New story, same lack of chills

Goosebumps: The Vanishing streams on Disney+ from Friday, January 10.

RL Stine is not a character on Goosebumpsthe latest hit TV series based on his hit book series. While co-creator Rob Letterman previously cast a bug-eyed Jack Black as Stine in the first of the Goosebumps movies, he only arranged a vocal cameo for the kid-lit author in the first season of the Disney+ adaptation of the same wildly successful source material. Still, there’s a certain sly meta-dimension to the new small-screen goosebumps now entering its second season. Following both modern-day kids and their fortysomething parents, splitting the action between the present and the 1990s (also the decade when Stine began publishing her pre-teen paperbacks at a monthly clip), the series winks at its own attempts to woo multiple demographics, to appeal to both the young and the nostalgic.

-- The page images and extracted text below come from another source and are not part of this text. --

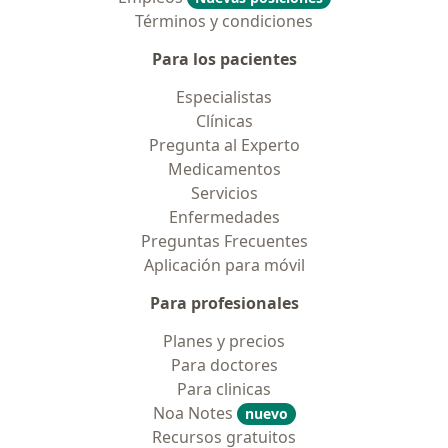
Términos y condiciones
Para los pacientes
Especialistas
Clínicas
Pregunta al Experto
Medicamentos
Servicios
Enfermedades
Preguntas Frecuentes
Aplicación para móvil
Para profesionales
Planes y precios
Para doctores
Para clinicas
Noa Notes
nuevo
Recursos gratuitos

Of course, a lot has changed over the past 30 years, including in the world of youth programming. While Goosebumps continues in Season 2 to focus on intergenerational tensions, genuine the tension in the show is between one era’s definition of YA anthology and another’s. Once again, the creators have stuffed the square stick of Stine’s preteen paperback yarn—his one-off, quick-read campfire tales of small-town horror—into the round hole of a serialized teen soap opera. It remains an imperfect fit.